VectorCacheMixin

class trove.data.vector_cache_mixin.VectorCacheMixin(cache_file_name=None)

__init__(cache_file_name=None)

Mixin class for reading and writing dense vectors to pyarrow tables.

This class provides the functionality to read and write dense vectors to pyarrow tables. It is intended to be used as a Mixin that provides this functionality to other classes with minimal effort. We use it to read and write query and passage embeddings to a cache file during evaluation of IR models.

It only supports reading and writing (_id, value) tuples.

_id should be of type str

value is a 1D numpy array of type float32

_id must uniquely identify each record in the entire dataset

Parameters:: cache_file_name (Optional[os.PathLike]) – Path to cache file. Cache is disabled if not provided. It is also possible to add it after initialization.

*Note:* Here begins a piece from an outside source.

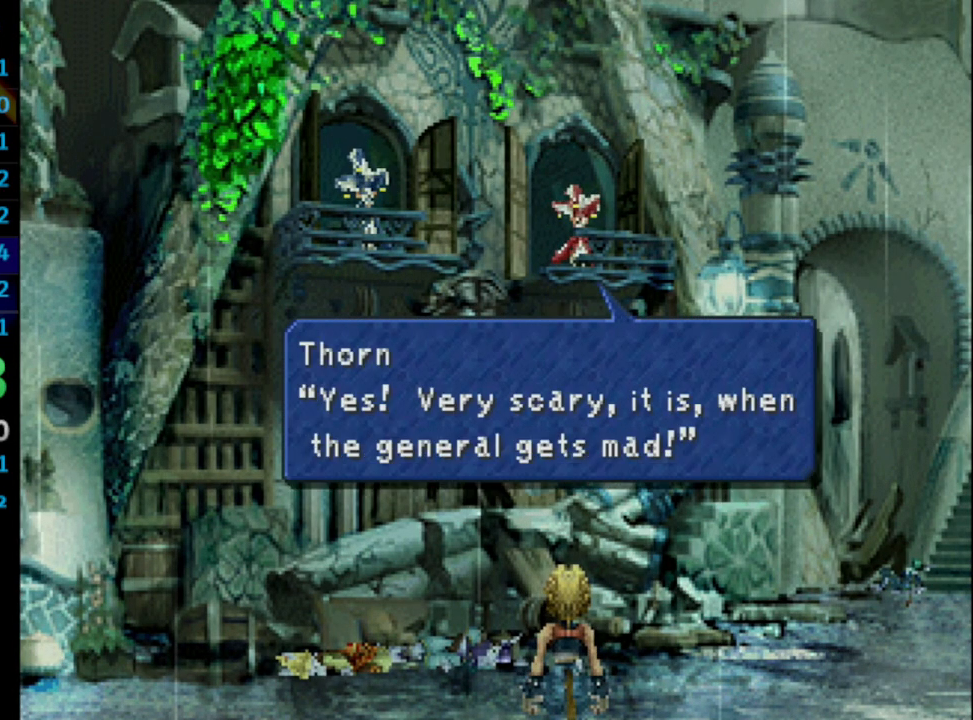
{"buttons": ["SQUARE"], "left_stick": "center", "right_stick": "center", "events": [[50, "CROSS", "down"], [50, "SQUARE", "up"], [100, "CROSS", "up"], [117, "CROSS", "down"], [117, "SQUARE", "down"], [150, "SQUARE", "up"], [167, "CROSS", "up"], [167, "SQUARE", "down"], [200, "CROSS", "down"], [283, "CROSS", "up"], [333, "CROSS", "down"], [350, "SQUARE", "up"], [383, "CROSS", "up"], [383, "SQUARE", "down"], [433, "CROSS", "down"], [467, "SQUARE", "up"], [483, "CROSS", "up"], [483, "SQUARE", "down"]]}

property is_cache_available: bool

property effective_cache_file_name: PathLike | None

Effective cache file name after taking into account the cache_variant_subdir property.

You should always use this property to read/write cache files.

reset_state()

Resets the internal state of the class like a fresh instance without a cache filename.

Does NOT change files on disk.

Return type:: None

unload_cache()

Purge the cache and index lookup tables that are loaded into memory.

It reverses the impact of load_cache()

Return type:: None

update_cache_subdir(subdir, append=True, load=True)

Update the cache nested subdir (e.g., after some permanent change to the corresponding dataset).

When some permanent change has been made to the corresponding dataset (e.g., hard sharding), you should to let the VectorCache know where to save/load the cache files for the new dataset. This dataset also reset the state of loaded cache files, etc. (But does not change files on disk.).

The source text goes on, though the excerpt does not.